我描述了我的程序,超过80%的时间花在了这个单行函数上!我该如何优化它?我正在运行PyPy,所以我宁愿不使用NumPy,但由于我的程序几乎所有的时间花在那里,我认为放弃PyPy for NumPy可能是值得的。但是,我更喜欢使用CFFI,因为它与PyPy更兼容。
#x, y, are lists of 1s and 0s. c_out is a positive int. bit is 1 or 0.
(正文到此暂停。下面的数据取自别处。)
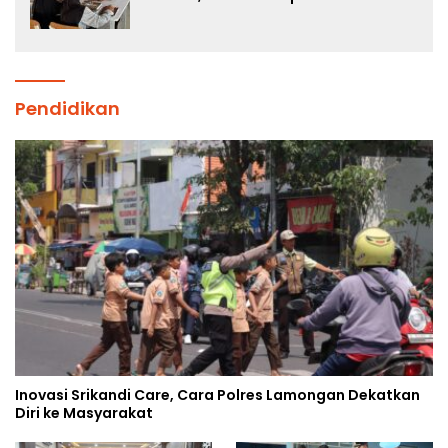
Pembentukan Karakter Siswa
Sekolah Rakyat
Pendidikan
Inovasi Srikandi Care, Cara Polres Lamongan Dekatkan
Diri ke Masyarakat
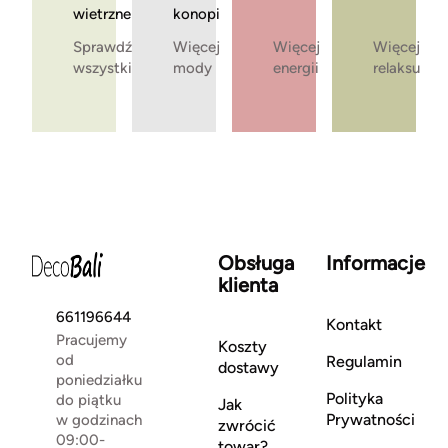
wietrzne
konopi
Sprawdź
Więcej
Więcej
Więcej
wszystkie
mody
energii
relaksu
Obsługa
Informacje
klienta
661196644
Kontakt
Pracujemy
Koszty
od
Regulamin
dostawy
poniedziałku
Polityka
do piątku
Jak
Prywatności
w godzinach
zwrócić
09:00-
towar?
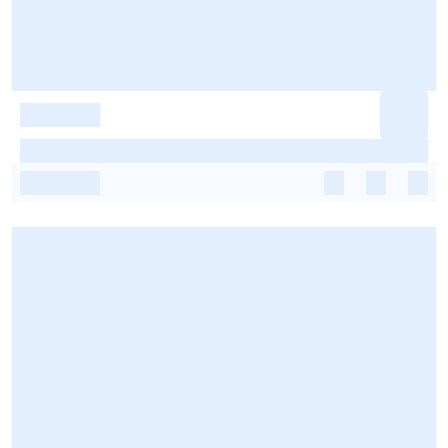
-
-
-
-
-
-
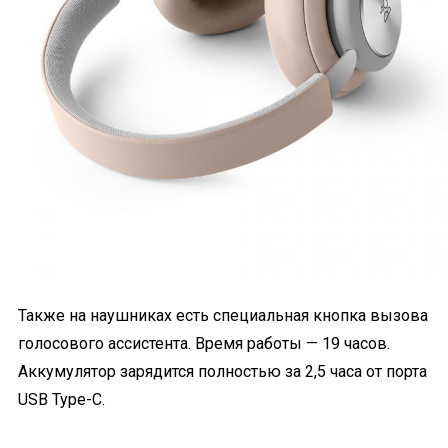
Также на наушниках есть специальная кнопка вызова
голосового ассистента. Время работы — 19 часов.
Аккумулятор зарядится полностью за 2,5 часа от порта
USB Type-C.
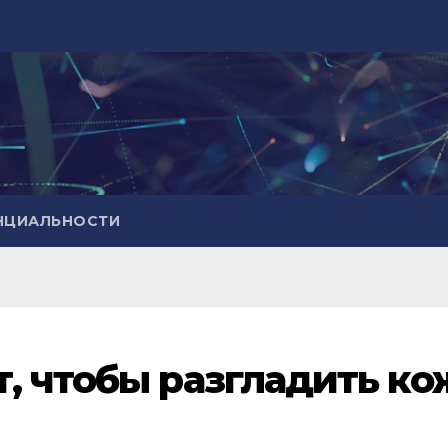
НЦИАЛЬНОСТИ
, чтобы разгладить ко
def findCarryIn(x, y, c_out, bit):
return (2 * c_out +
bit -
sum(map(lambda x_bit, y_bit: x_bit & y_bit, x, reversed(y)))) #note this is basically a dot product.
答案 0 :(得分:1)
使用numpy肯定会加速很多。你可以定义你的函数:
def find_carry_numpy(x, y, c_out, bit):
return 2 * c_out + bit - np.sum(x & y[::-1])
创建一些随机数据:
In [36]: n = 100; c = 15; bit = 1
In [37]: x_arr = np.random.rand(n) > 0.5
In [38]: y_arr = np.random.rand(n) > 0.5
In [39]: x_list = list(x_arr)
In [40]: y_list = list(y_arr)
检查结果是否相同:
In [42]: find_carry_numpy(x_arr, y_arr, c, bit)
Out[42]: 10
In [43]: findCarryIn(x_list, y_list, c, bit)
Out[43]: 10
快速测试:
In [44]: timeit find_carry_numpy(x_arr, y_arr, c, bit)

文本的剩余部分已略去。